Orchard Therapeutics, University College London, has been awarded Deal of the Year by Global University Venturing
An oversubscribed $110m series B round completed in December 2017 made Orchard Therapeutics, a UK-based genetics spinout from University College London (UCL), an obvious choice for the 2018 Global University Venturing Deal of the Year award.
The series B round was co-led by investment firm Baillie Gifford and venture capital firm Ori Capital, and featured contributions from the university-owned UCL Technology Fund and Singaporean state-owned investment firm Temasek.
Further investors included financial services firm Fidelity International’s investment arm F-Prime Capital, Cowen Healthcare Investments, Juda Capital, Pavilion Capital, RTW Investments, Agent Capital and 4Bio Capital.
Orchard was launched by UCL Business, the institution’s tech transfer office, and F-Prime Capital in May 2016. It is based on research at the university’s Institute of Child Health.
The company specialises in gene-therapy technology which focuses on a condition known as adenosine deaminase severe combined immunodeficiency (Ada-Scid), an inherited immune-system disorder that is both rare and life-threatening.
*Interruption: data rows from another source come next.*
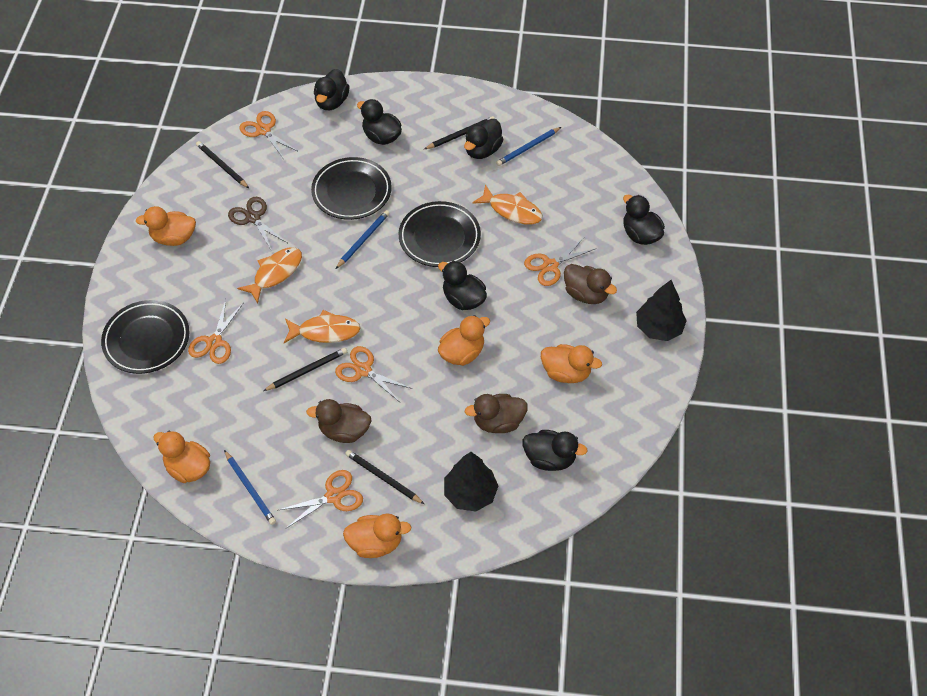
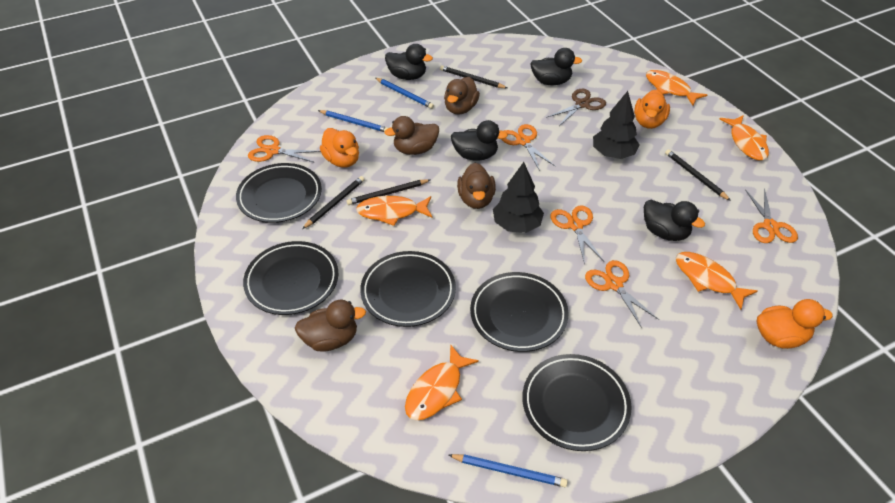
black duck: 6 -> 4
black plate: 3 -> 5
brown duck: 3 -> 4
orange duck: 5 -> 3
orange fish: 3 -> 5

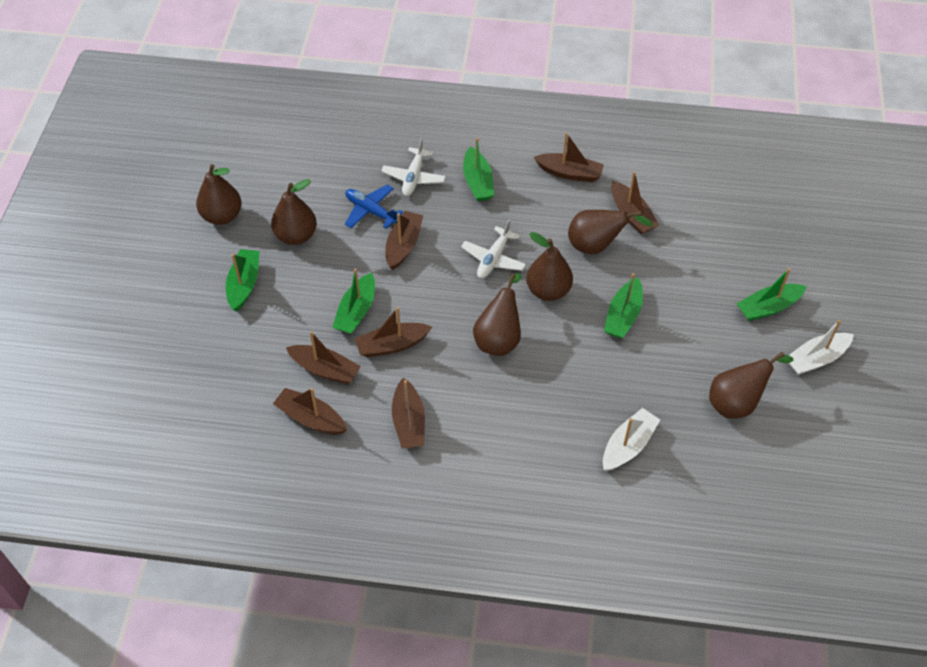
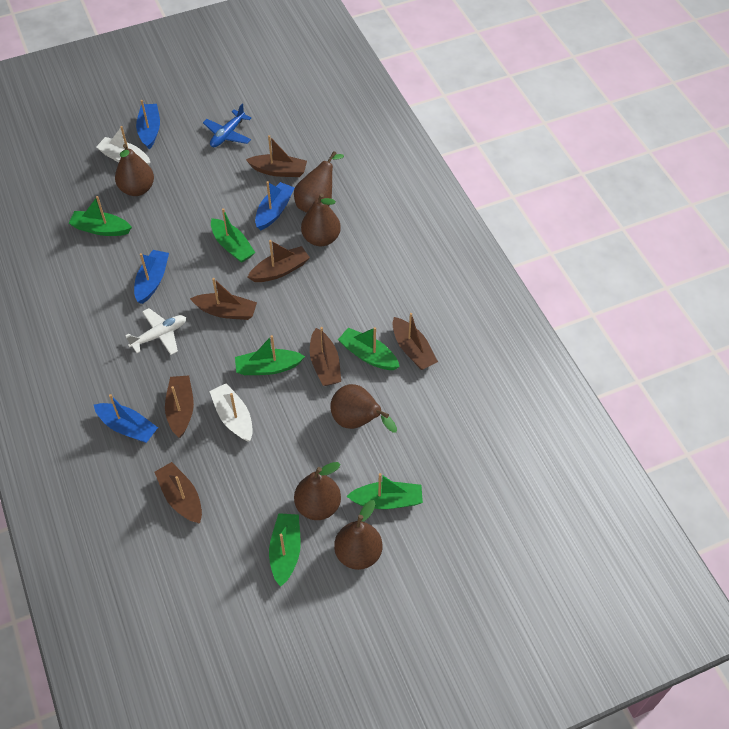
blue boat: 0 -> 4
green boat: 5 -> 6
white plane: 2 -> 1

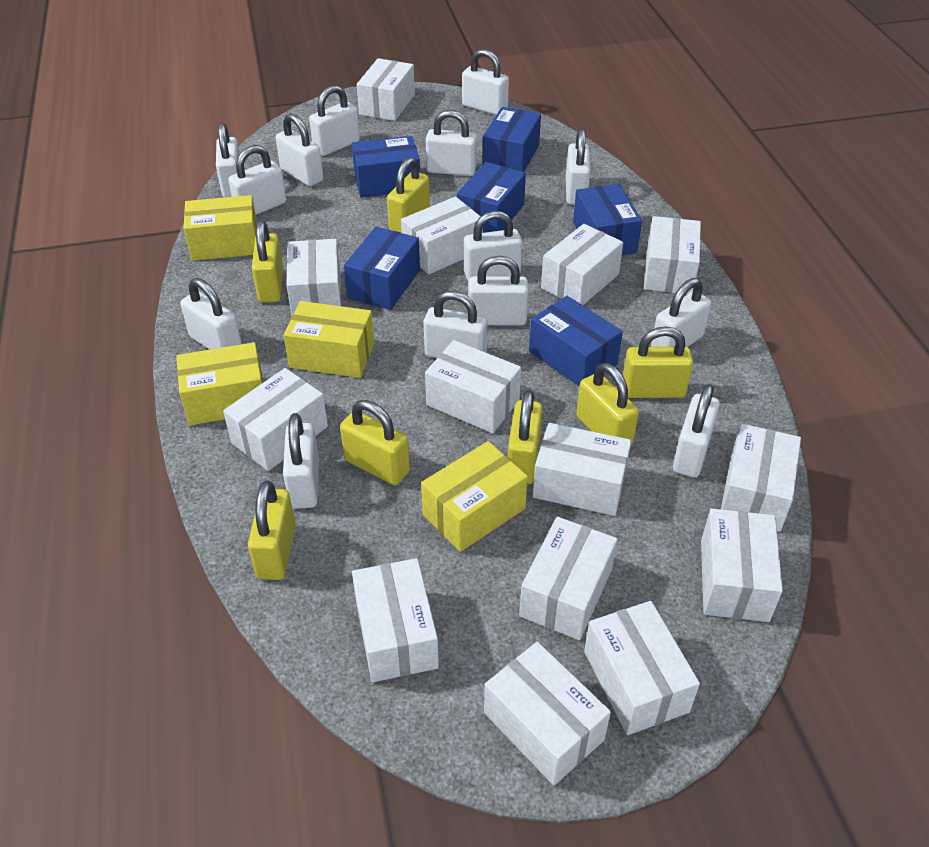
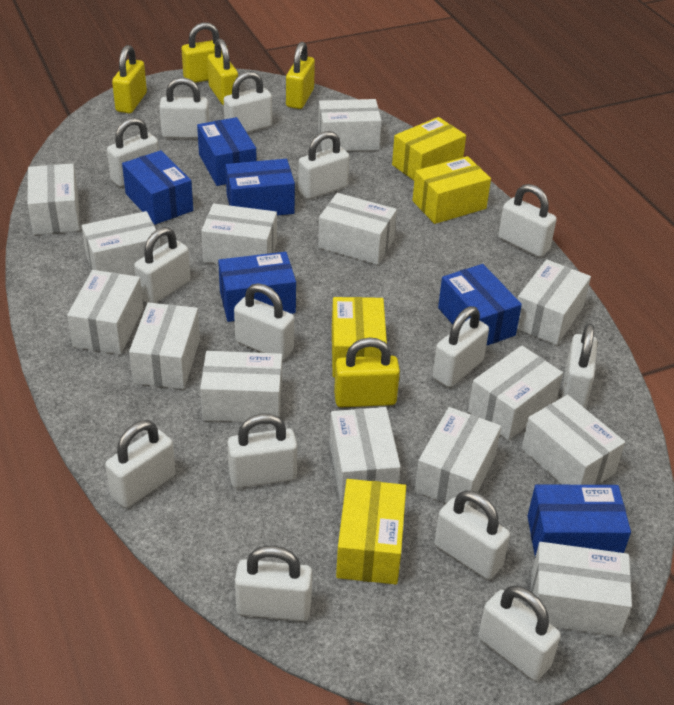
yellow padlock: 7 -> 5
Ada-Scid is also known as bubble baby disease because sufferers tend to be young and extremely susceptible to infectious diseases, meaning they require sterile environments – a bubble.
The series B round followed Orchard’s $30m series A in May 2016, led by F-Prime Capital with participation from UCL Business, UCL Technology Fund and the EU-owned European Investment Fund.
At the time of the series B round, Orchard’s chief executive Mark Rothera, said: “This financing further empowers Orchard to deliver on our vision to be a leading, global, fully-integrated company that transforms the lives of patients through innovative gene therapy.
“In collaboration with our stakeholders, we are committed to translating our outstanding clinical data into therapies for patients with the greatest need, as quickly as possible. This financing makes meeting this challenge possible.”
The series B round is being used to expedite the global roll-out of Orchard’s OTL-101, an Ada-Scid gene therapy which is the company’s lead product.
Crucially, OTL-101 has been recognised by regulators on both sides of the Atlantic as an important breakthrough over the past 12 months. In July 2017, the therapy was granted a rare paediatric disease (RPD) designation by the Food and Drug Administration (FDA) in the US.
RPD designation is awarded to drugs treating serious or life-threatening diseases that affect fewer than 200,000 patients in the US, but predominantly children. This kind of recognition can be important to researchers because it means their therapy may qualify for a priority review in a marketing application for another drug they subsequently develop.
Meanwhile, in August last year, the UK Medicines and Healthcare Products Regulatory Agency granted OTL-101 a promising innovative medicine designation. This recognises that the therapy is likely to offer significant clinical benefits. It also means the drug should be made available more quickly than might otherwise be the case.
Up to that point, Orchard said, more than 40 Ada-Scid patients had been treated with its gene therapy products at the London-based Great Ormond Street Hospital for children and at University of California Los Angeles. All patients survived the treatment, and the therapy was shown to restore immune functions.